- _TASK DESCRIPTION_: Copy out the packing list word for word, in full.

What To Pack: The Specifics
- HEALTH & SECURITY:
- Your weapon(s) of choice for self-defense and/or hunting for supplemental food – don’t forget the ammo
- Survival knife and sharpener
- Basic First Aid Kit: ACE bandage, Band-Aids, gauze, medical tape, antibiotic ointment, Ibuprofen (for pain, fever), Benadryl (antihistamine), cortisone cream, tweezers, sanitizing hand wipes, sunscreen, snake bite kit, bug repellant, Epipen (for severe allergic reactions), any prescription medication you need for survival
- Trauma Kit: sterile suture and needle kit or sterile skin staple kit, sterile scalpel, latex gloves
- Whistle and/or signaling mirror
- Maps (in waterproof bag) or GPS
- Flashlight or headlamp (preferably self-powered, if not don’t forget spare batteries)
- Sewing needle and heavy duty thread
- Soap and toothpaste
- IDs and cash
- Seasonally appropriate tent or 2 (8’x6’) tarps
- Sleeping bag in compression sack and pad or hammock (depending on the climate/season)
- 100-ft paracord
- Dry bags
- Bandanas (3) (useful for all sorts of things from sweat band to tourniquet)
- Underwear (2 in the bag 1 on your body)
- Wool socks (2 in the bag 1 on your body) (cotton does not retain thermal properties when wet)
- Wool or sun hat (depending on season)
- Gloves (if seasonally appropriate)
- Thermal base layer
- Cargo pants (1 in the bag 1 on your body)

- _DATA FOR REVIEW_:

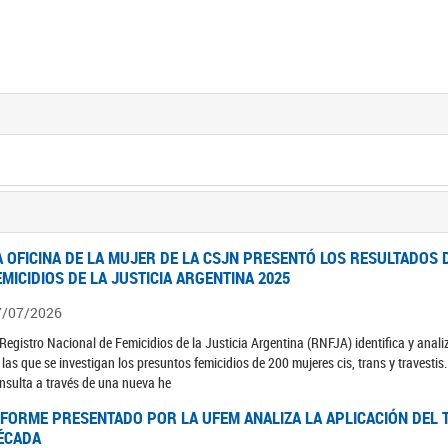
A OFICINA DE LA MUJER DE LA CSJN PRESENTÓ LOS RESULTADOS 
EMICIDIOS DE LA JUSTICIA ARGENTINA 2025
7/07/2026
 Registro Nacional de Femicidios de la Justicia Argentina (RNFJA) identifica y anali
 las que se investigan los presuntos femicidios de 200 mujeres cis, trans y travesti
nsulta a través de una nueva he
NFORME PRESENTADO POR LA UFEM ANALIZA LA APLICACIÓN DEL T
ÉCADA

- _SOLUTION TO THIS EXERCISE_:
What To Pack: The Specifics
- HEALTH & SECURITY:
- Your weapon(s) of choice for self-defense and/or hunting for supplemental food – don’t forget the ammo
- Survival knife and sharpener
- Basic First Aid Kit: ACE bandage, Band-Aids, gauze, medical tape, antibiotic ointment, Ibuprofen (for pain, fever), Benadryl (antihistamine), cortisone cream, tweezers, sanitizing hand wipes, sunscreen, snake bite kit, bug repellant, Epipen (for severe allergic reactions), any prescription medication you need for survival
- Trauma Kit: sterile suture and needle kit or sterile skin staple kit, sterile scalpel, latex gloves
- Whistle and/or signaling mirror
- Maps (in waterproof bag) or GPS
- Flashlight or headlamp (preferably self-powered, if not don’t forget spare batteries)
- Sewing needle and heavy duty thread
- Soap and toothpaste
- IDs and cash
- Seasonally appropriate tent or 2 (8’x6’) tarps
- Sleeping bag in compression sack and pad or hammock (depending on the climate/season)
- 100-ft paracord
- Dry bags
- Bandanas (3) (useful for all sorts of things from sweat band to tourniquet)
- Underwear (2 in the bag 1 on your body)
- Wool socks (2 in the bag 1 on your body) (cotton does not retain thermal properties when wet)
- Wool or sun hat (depending on season)
- Gloves (if seasonally appropriate)
- Thermal base layer
- Cargo pants (1 in the bag 1 on your body)